Answer these questions using the article below about sub prime lending and technology:
1. Who is president of the Semiconductor Industry Association?
2. In which country is the sub prime mortgage lending mentioned in the article taking place?
3. How do some analysts describe the health of US retailing?

* **TEXT PROVIDED**:
--- START ---
24/09/2007 Email to a friend
 
The sight of borrowers queuing to withdraw their savings from a British bank last week showed how financial concerns – specifically sub prime mortgage lending in the US – can have an unexpected impact elsewhere. However, the sub prime affair has yet to influence technology’s notoriously sensitive financial marketplace.

Lend me a dimeThe sight of borrowers queuing to withdraw their savings from a British bank last week showed how financial concerns – specifically sub prime mortgage lending in the US – can have an unexpected impact elsewhere. However, sub prime’s influence on technology’s notoriously sensitive financial marketplace is far from a given. There are concerns but, for now, these are matched by pragmatism and a sense of preparedness.
George Scalise, president of the Semiconductor Industry Association, sounded a cautionary note. “At this stage, it does not appear that the fall out from problems in the sub prime mortgage arena has had a significant impact on consumer purchases of electronic products,” he said. “This is a concern that bears watching going forward.”
Some analysts consider the health of US retailing to be a gravity defying act. However, there are questions over how the sector’s dynamics are being changed – potentially for the better – by the availability of advanced technology on a rapid ‘cost down’ price curve.
--- END ---
Pixel coordinate listings
--- START ---
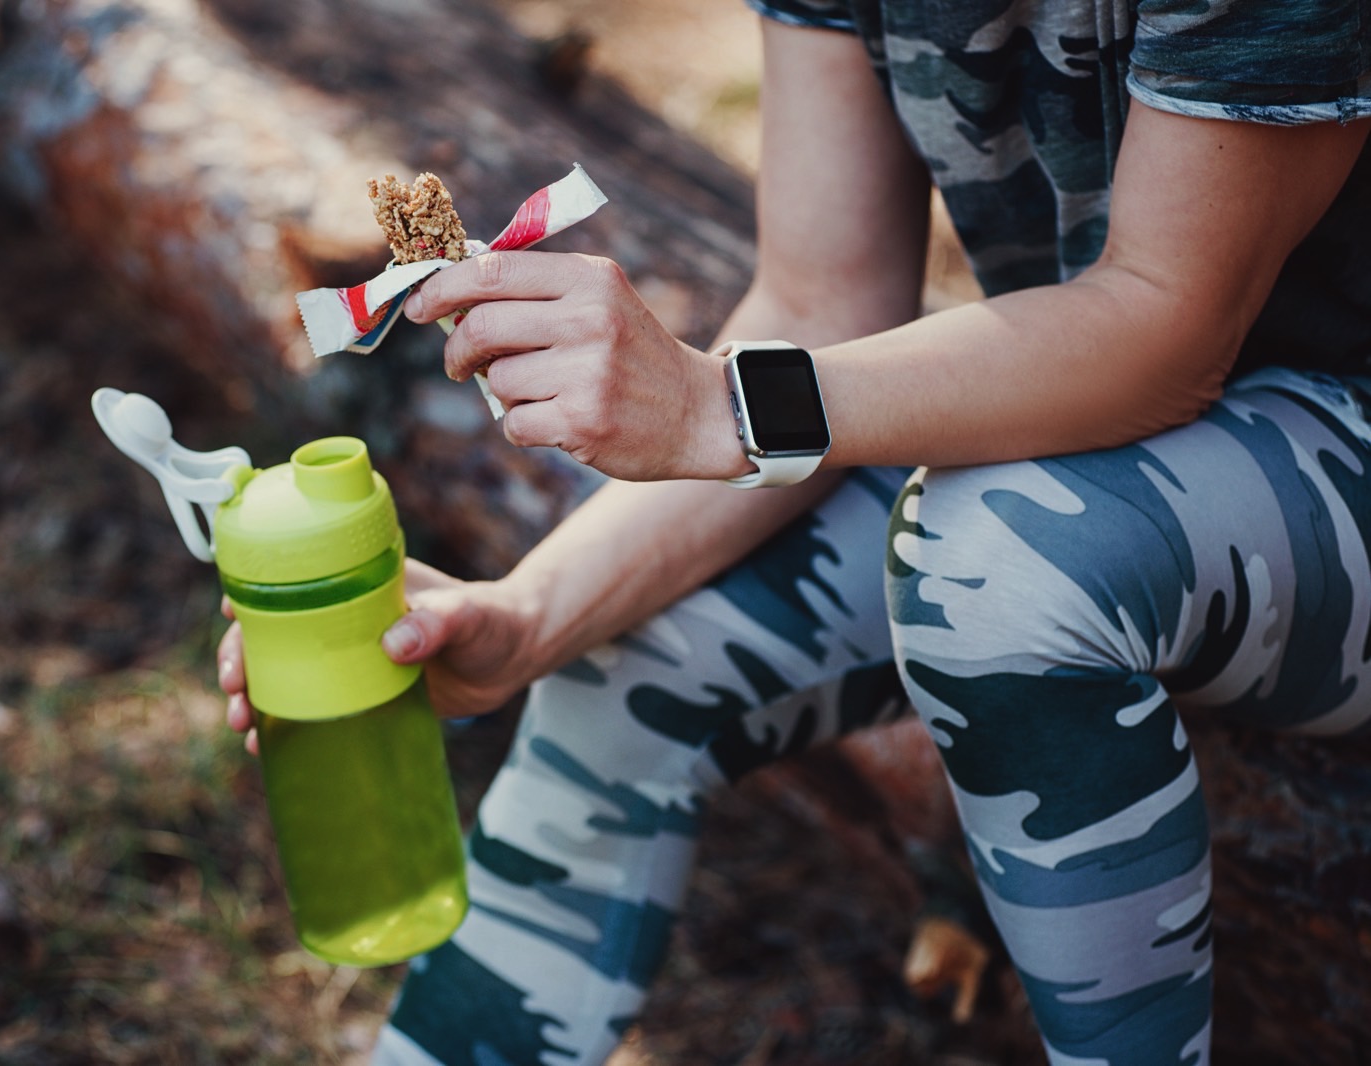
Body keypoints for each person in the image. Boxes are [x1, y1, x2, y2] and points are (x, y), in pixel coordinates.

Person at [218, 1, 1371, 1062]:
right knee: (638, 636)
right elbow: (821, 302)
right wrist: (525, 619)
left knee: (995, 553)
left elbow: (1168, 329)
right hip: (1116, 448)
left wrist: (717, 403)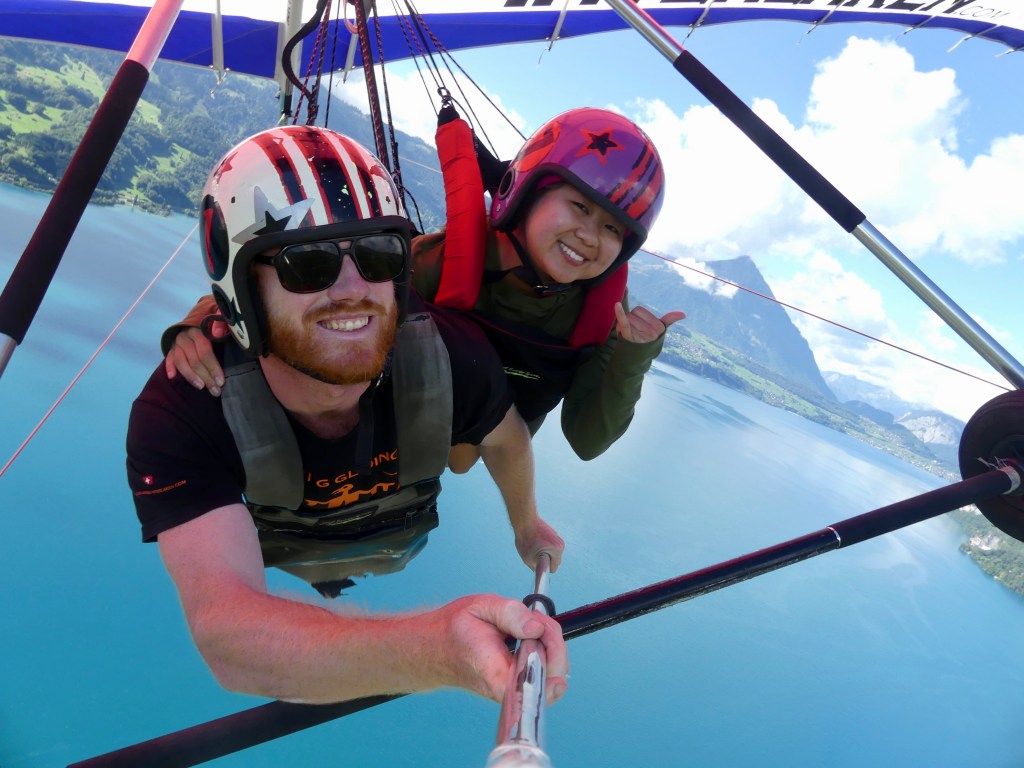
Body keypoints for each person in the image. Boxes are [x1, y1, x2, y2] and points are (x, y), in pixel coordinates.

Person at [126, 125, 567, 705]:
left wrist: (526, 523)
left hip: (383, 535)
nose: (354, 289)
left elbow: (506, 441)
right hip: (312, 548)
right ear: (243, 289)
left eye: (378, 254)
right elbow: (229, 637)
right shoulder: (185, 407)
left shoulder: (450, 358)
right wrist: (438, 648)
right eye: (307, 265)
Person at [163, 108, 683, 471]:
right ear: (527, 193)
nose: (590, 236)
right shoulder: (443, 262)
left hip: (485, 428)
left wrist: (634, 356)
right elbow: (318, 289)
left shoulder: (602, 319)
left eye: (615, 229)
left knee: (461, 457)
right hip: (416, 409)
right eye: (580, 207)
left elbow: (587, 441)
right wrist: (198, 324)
--- END ---
* **EXERCISE RESULT**:
1. George Scalise
2. The US
3. As a gravity defying act